• Detalhes da tarefa:
No primeiro parágrafo do trecho selecionado, quais descrições de cego aparecem? Liste todas.

• Trecho selecionado:
▽

O pior cego não é aquele que não vê. Também não é aquele que não quer ver. O pior cego é aquele que não quer que os outros vejam o que ele vê. Sim! Essa é a conclusão do longo diálogo entre Jesus e os fariseus no episódio do Evangelho de João do Quarto Domingo de Quaresma.
Jesus cura um cego e os fariseus, questionados em seu senhorio religioso, querem convencer o curado e seus familiares de que o fato de o rapaz agora enxergar é algo pecaminoso diante de Deus. Os fariseus não se importam com a mudança radical na vida daquela pessoa que passou da cegueira à visão perfeita e das consequências positivas que isso tem na vida de seus familiares.

△

• Material fornecido:
▽

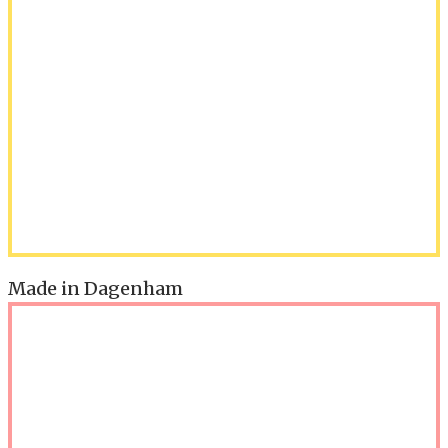
Made in Dagenham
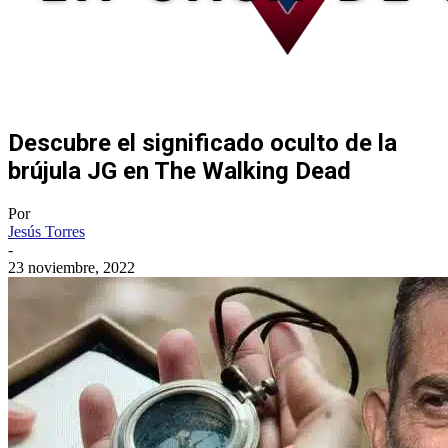
Descubre el significado oculto de la
brújula JG en The Walking Dead
Por
Jesús Torres
-
23 noviembre, 2022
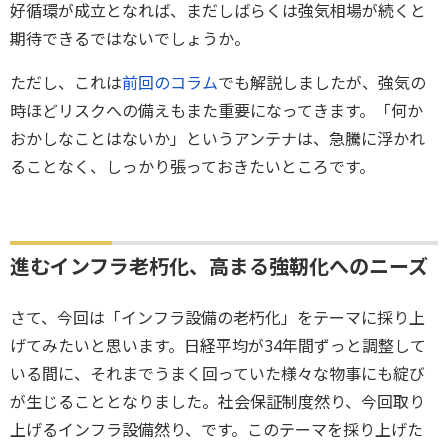
好循環が成立となれば、まだしばらくは強気相場が続くと
期待できるではないでしょうか。
ただし、これは
前回のコラム
でも解説しましたが、強気の
時ほどリスクへの備えもまた重要になってきます。「何か
おかしなことはないか」というアンテナは、急騰に浮かれ
ることなく、しっかり張っておきたいところです。
進むインフラ老朽化、高まる強靭化へのニーズ
さて、今回は「インフラ設備の老朽化」をテーマに採り上
げてみたいと思います。日経平均が34年間ずっと調整して
いる間に、それまでうまく回っていた様々な物事にも綻び
が生じることとなりました。社会保証制度然り、今回取り
上げるインフラ設備然り、です。このテーマを採り上げた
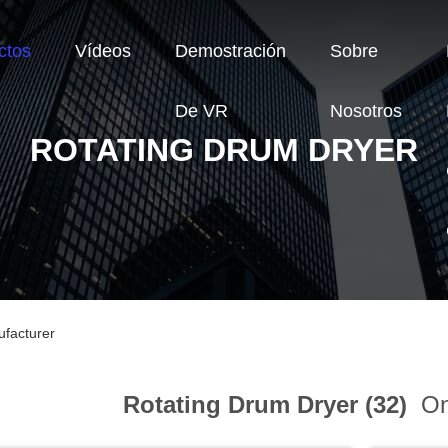
ctos
Vídeos
Demostración
Sobre
De VR
Nosotros
ROTATING DRUM DRYER
ufacturer
Rotating Drum Dryer (32)
On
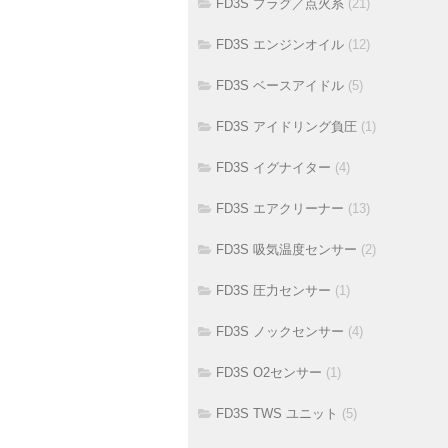
FD3S プラグ／点火系
(21)
FD3S エンジンオイル
(12)
FD3S ベースアイドル
(5)
FD3S アイドリング負圧
(1)
FD3S イグナイター
(4)
FD3S エアクリーナー
(13)
FD3S 吸気温度センサー
(2)
FD3S 圧力センサー
(1)
FD3S ノックセンサー
(4)
FD3S O2センサー
(1)
FD3S TWS ユニット
(5)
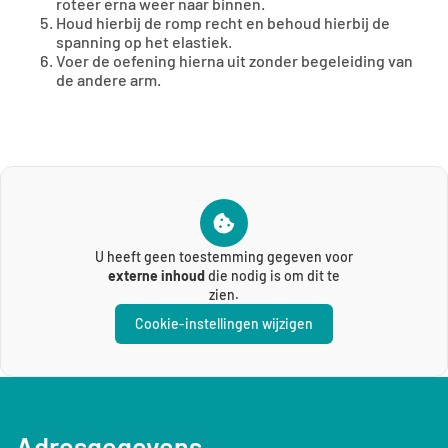
roteer erna weer naar binnen.
Houd hierbij de romp recht en behoud hierbij de
spanning op het elastiek.
Voer de oefening hierna uit zonder begeleiding van
de andere arm.
U heeft geen toestemming gegeven voor
externe inhoud
die nodig is om dit te
zien.
Cookie-instellingen wijzigen
Adresgegevens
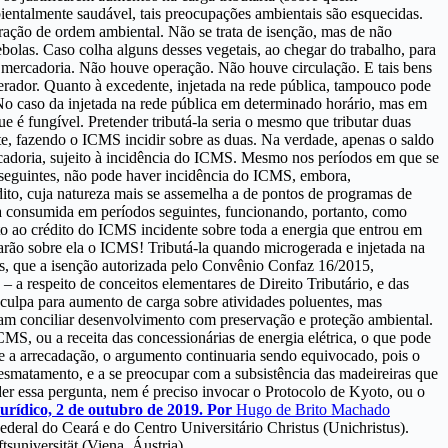
ientalmente saudável, tais preocupações ambientais são esquecidas.
ração de ordem ambiental. Não se trata de isenção, mas de não
ebolas. Caso colha alguns desses vegetais, ao chegar do trabalho, para
e mercadoria. Não houve operação. Não houve circulação. E tais bens
rador. Quanto à excedente, injetada na rede pública, tampouco pode
o caso da injetada na rede pública em determinado horário, mas em
é fungível. Pretender tributá-la seria o mesmo que tributar duas
e, fazendo o ICMS incidir sobre as duas. Na verdade, apenas o saldo
rcadoria, sujeito à incidência do ICMS. Mesmo nos períodos em que se
 seguintes, não pode haver incidência do ICMS, embora,
dito, cuja natureza mais se assemelha a de pontos de programas de
ia consumida em períodos seguintes, funcionando, portanto, como
eito ao crédito do ICMS incidente sobre toda a energia que entrou em
garão sobre ela o ICMS! Tributá-la quando microgerada e injetada na
ias, que a isenção autorizada pelo Convênio Confaz 16/2015,
 a respeito de conceitos elementares de Direito Tributário, e das
sculpa para aumento de carga sobre atividades poluentes, mas
tam conciliar desenvolvimento com preservação e proteção ambiental.
S, ou a receita das concessionárias de energia elétrica, o que pode
e a arrecadação, o argumento continuaria sendo equivocado, pois o
desmatamento, e a se preocupar com a subsistência das madeireiras que
der essa pergunta, nem é preciso invocar o Protocolo de Kyoto, ou o
urídico, 2 de outubro de 2019. Por
Hugo de Brito Machado
deral do Ceará e do Centro Universitário Christus (Unichristus).
universität (Viena, Áustria).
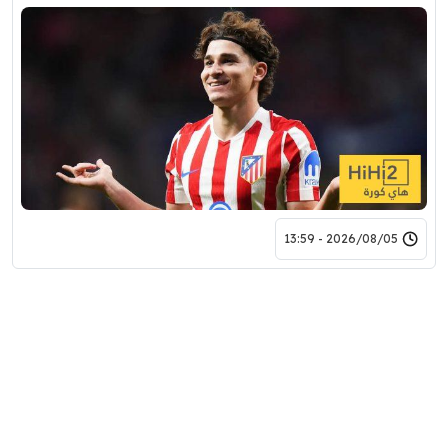
2026/08/05 - 13:59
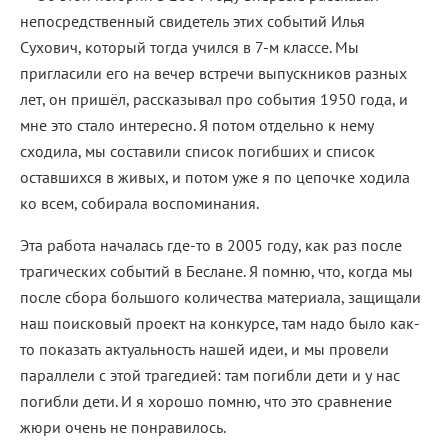
непосредственный свидетель этих событий Илья
Сухович, который тогда учился в 7-м классе. Мы
пригласили его на вечер встречи выпускников разных
лет, он пришёл, рассказывал про события 1950 года, и
мне это стало интересно. Я потом отдельно к нему
сходила, мы составили список погибших и список
оставшихся в живых, и потом уже я по цепочке ходила
ко всем, собирала воспоминания.
Эта работа началась где-то в 2005 году, как раз после
трагических событий в Беслане. Я помню, что, когда мы
после сбора большого количества материала, защищали
наш поисковый проект на конкурсе, там надо было как-
то показать актуальность нашей идеи, и мы провели
параллели с этой трагедией: там погибли дети и у нас
погибли дети. И я хорошо помню, что это сравнение
жюри очень не понравилось.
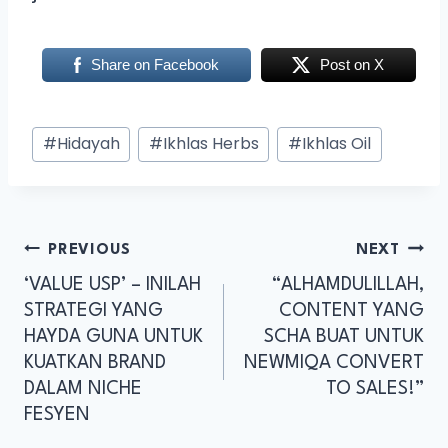
Share on Facebook
Post on X
#
Hidayah
#
Ikhlas Herbs
#
Ikhlas Oil
PREVIOUS
NEXT
‘VALUE USP’ – INILAH
“ALHAMDULILLAH,
STRATEGI YANG
CONTENT YANG
HAYDA GUNA UNTUK
SCHA BUAT UNTUK
KUATKAN BRAND
NEWMIQA CONVERT
DALAM NICHE
TO SALES!”
FESYEN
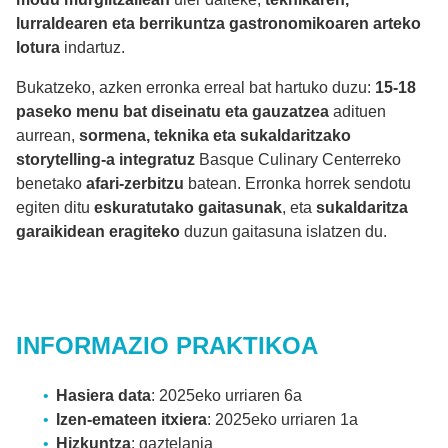
lurraldearen eta berrikuntza gastronomikoaren arteko
lotura
indartuz.
Bukatzeko, azken erronka erreal bat hartuko duzu:
15-18
paseko menu bat diseinatu eta gauzatzea
adituen
aurrean,
sormena, teknika eta sukaldaritzako
storytelling-a integratuz
Basque Culinary Centerreko
benetako
afari-zerbitzu
batean. Erronka horrek sendotu
egiten ditu
eskuratutako gaitasunak
, eta
sukaldaritza
garaikidean eragiteko
duzun gaitasuna islatzen du.
INFORMAZIO PRAKTIKOA
Hasiera data
: 2025eko urriaren 6a
Izen-emateen itxiera
: 2025eko urriaren 1a
Hizkuntza
: gaztelania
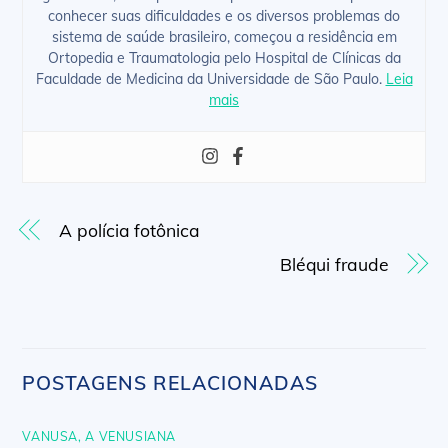
conhecer suas dificuldades e os diversos problemas do
sistema de saúde brasileiro, começou a residência em
Ortopedia e Traumatologia pelo Hospital de Clínicas da
Faculdade de Medicina da Universidade de São Paulo.
Leia
mais
A polícia fotônica
Bléqui fraude
POSTAGENS RELACIONADAS
VANUSA, A VENUSIANA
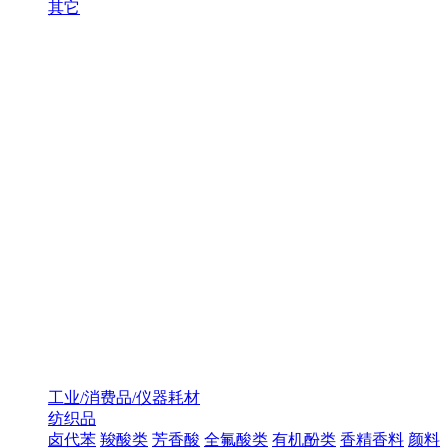
其它
工业/消费品/仪器耗材
纺织品
卤代苯
羧酸类
芳香酸
全氟酸类
有机酚类
香精香料
颜料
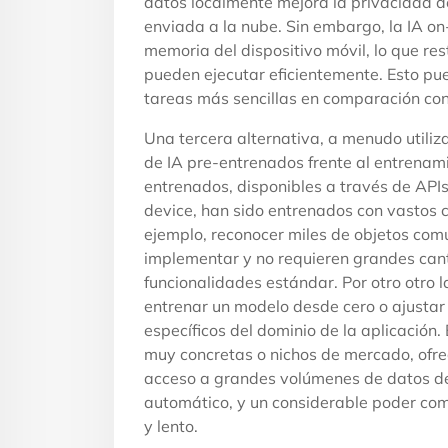
datos localmente mejora la privacidad de
enviada a la nube. Sin embargo, la IA on
memoria del dispositivo móvil, lo que re
pueden ejecutar eficientemente. Esto pued
tareas más sencillas en comparación con
Una tercera alternativa, a menudo utiliz
de IA pre-entrenados frente al entrenam
entrenados, disponibles a través de API
device, han sido entrenados con vastos c
ejemplo, reconocer miles de objetos comu
implementar y no requieren grandes can
funcionalidades estándar. Por otro otro 
entrenar un modelo desde cero o ajustar 
específicos del dominio de la aplicación
muy concretas o nichos de mercado, ofre
acceso a grandes volúmenes de datos de 
automático, y un considerable poder com
y lento.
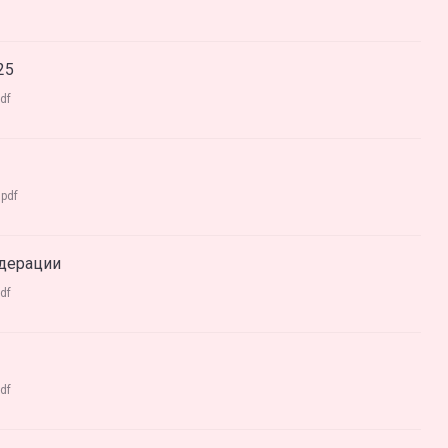
25
df
:
pdf
одерации
df
df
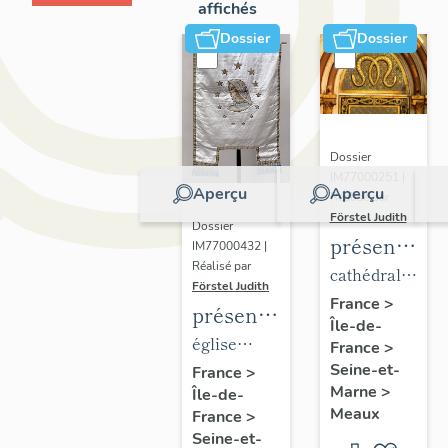
affichés
Dossier
Dossier
Dossier
IM77000251 |
Aperçu
Aperçu
Réalisé par
Förstel Judith
Dossier
présentatio
IM77000432 |
Réalisé par
du
cathédrale
Förstel Judith
mobilier
Saint-
France
>
présentation
Île-de-
de la
Etienne
du
église
France
>
cathédrale
mobilier
Seine-et-
paroissiale
France
>
de
Marne
>
Île-de-
de
Notre-
Meaux
Meaux
France
>
l'église
Dame du
Seine-et-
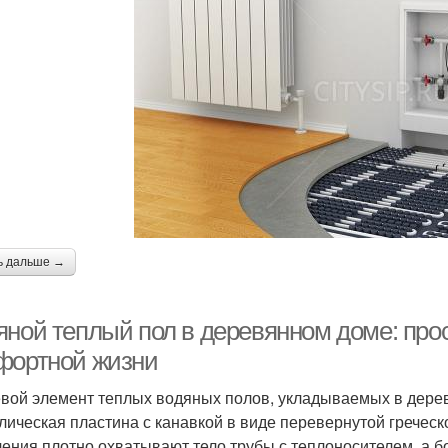
ь дальше →
яной теплый пол в деревянном доме: про
фортной жизни
вой элемент теплых водяных полов, укладываемых в дере
лическая пластина с канавкой в виде перевернутой греческо
ления плотно охватывают тело трубы с теплоносителем, а 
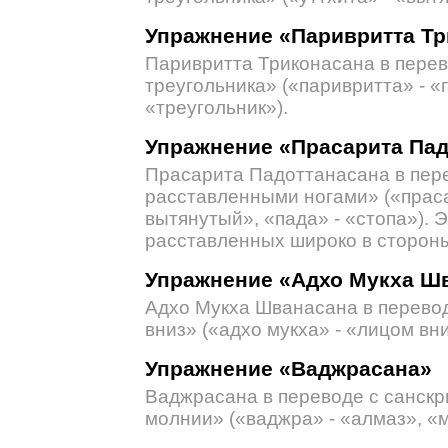
Упражнение «Паривритта Тр
Паривритта Триконасана в перев
треугольника» («паривритта» - «
«треугольник»).
Упражнение «Прасарита Пад
Прасарита Падоттанасана в пере
расставленными ногами» («прас
вытянутый», «пада» - «стопа»). 
расставленных широко в сторон
Упражнение «Адхо Мукха Ш
Адхо Мукха Шванасана в перевод
вниз» («адхо мукха» - «лицом вни
Упражнение «Ваджрасана»
Ваджрасана в переводе с санскр
молнии» («ваджра» - «алмаз», «м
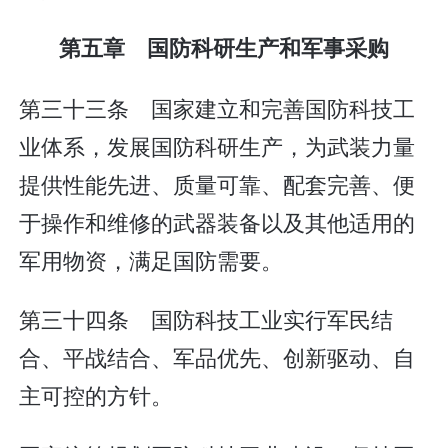
第五章 国防科研生产和军事采购
第三十三条 国家建立和完善国防科技工
业体系，发展国防科研生产，为武装力量
提供性能先进、质量可靠、配套完善、便
于操作和维修的武器装备以及其他适用的
军用物资，满足国防需要。
第三十四条 国防科技工业实行军民结
合、平战结合、军品优先、创新驱动、自
主可控的方针。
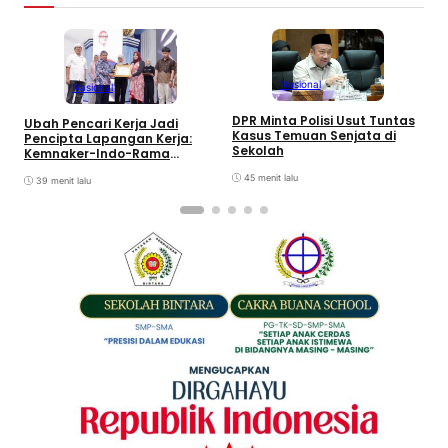
Nasional
Nasional
S
DPR Minta Polisi Usut Tuntas
Ubah Pencari Kerja Jadi
S
Kasus Temuan Senjata di
Pencipta Lapangan Kerja:
T
Sekolah
Kemnaker-Indo-Rama
Dukung Tenaga Kerja Mandiri
45 menit lalu
39 menit lalu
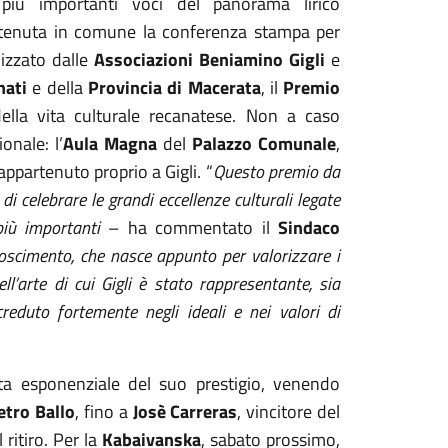
iù importanti voci del panorama lirico
è tenuta in comune la conferenza stampa per
nizzato dalle
Associazioni Beniamino Gigli
e
nati
e della
Provincia di Macerata
, il
Premio
della vita culturale recanatese. Non a caso
onale: l’
Aula Magna
del
Palazzo Comunale
,
appartenuto proprio a Gigli. “
Questo premio da
i celebrare le grandi eccellenze culturali legate
più importanti
– ha commentato il
Sindaco
oscimento, che nasce appunto per valorizzare i
l’arte di cui Gigli è stato rappresentante, sia
creduto fortemente negli ideali e nei valori di
ta esponenziale del suo prestigio, venendo
etro Ballo
, fino a
Josè Carreras
, vincitore del
ritiro. Per la
Kabaivanska
, sabato prossimo,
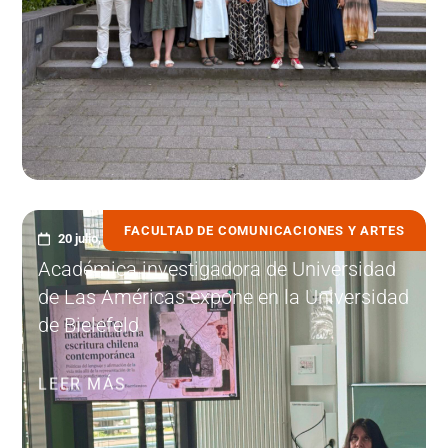
FACULTAD DE COMUNICACIONES Y ARTES
20 julio, 2026
Académica investigadora de Universidad
de Las Américas expone en la Universidad
de Bielefeld
LEER MÁS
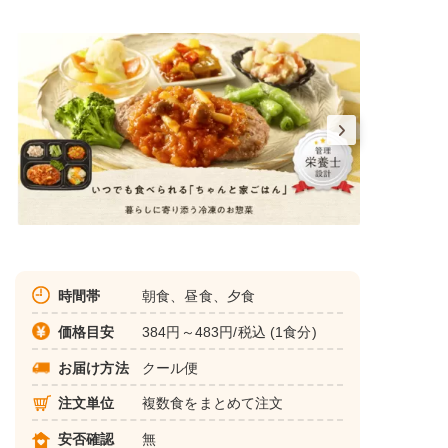
時間帯
朝食、昼食、夕食
価格目安
384円～483円/税込 (1食分)
お届け方法
クール便
注文単位
複数食をまとめて注文
安否確認
無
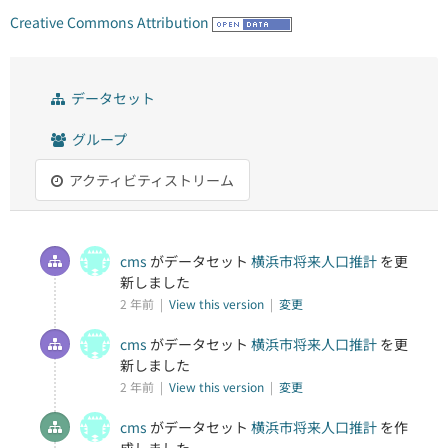
Creative Commons Attribution
データセット
グループ
アクティビティストリーム
cms
がデータセット
横浜市将来人口推計
を更
新しました
2 年前 |
View this version
|
変更
cms
がデータセット
横浜市将来人口推計
を更
新しました
2 年前 |
View this version
|
変更
cms
がデータセット
横浜市将来人口推計
を作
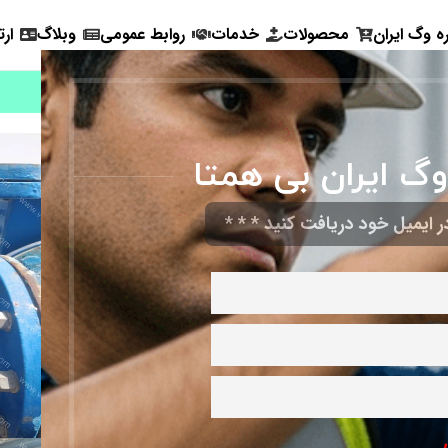
ره وگ ایران
محصولات
خدمات
روابط عمومی
وبلاگ
ارت
2- نفت و گاز
4- مراکز خرید
5- ساختمان
6- نیروگاه
7- سایر
وگ ایران بی همتا
 ایمیل خود دریافت کنید * * *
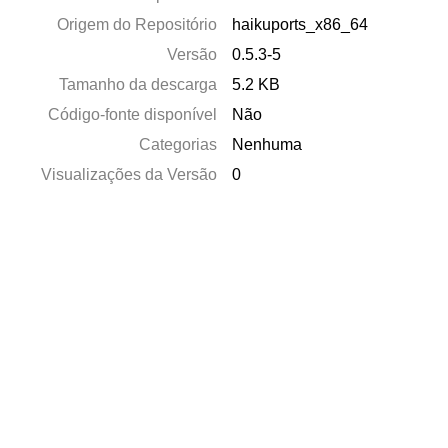
Origem do Repositório
haikuports_x86_64
Versão
0.5.3-5
Tamanho da descarga
5.2 KB
Código-fonte disponível
Não
Categorias
Nenhuma
Visualizações da Versão
0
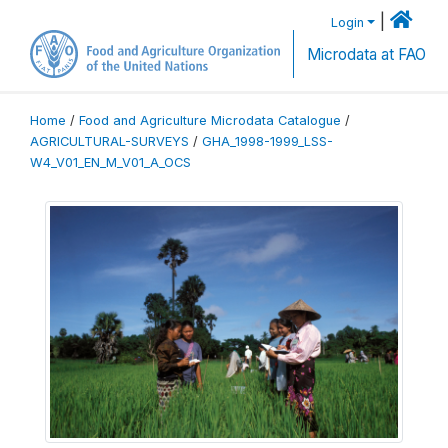
|
Login
Microdata at FAO
Home
/
Food and Agriculture Microdata Catalogue
/
AGRICULTURAL-SURVEYS
/
GHA_1998-1999_LSS-
W4_V01_EN_M_V01_A_OCS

△

• Resultado esperado:
- aquele que não vê
- aquele que não quer ver
- aquele que não quer que os outros vejam o que ele vê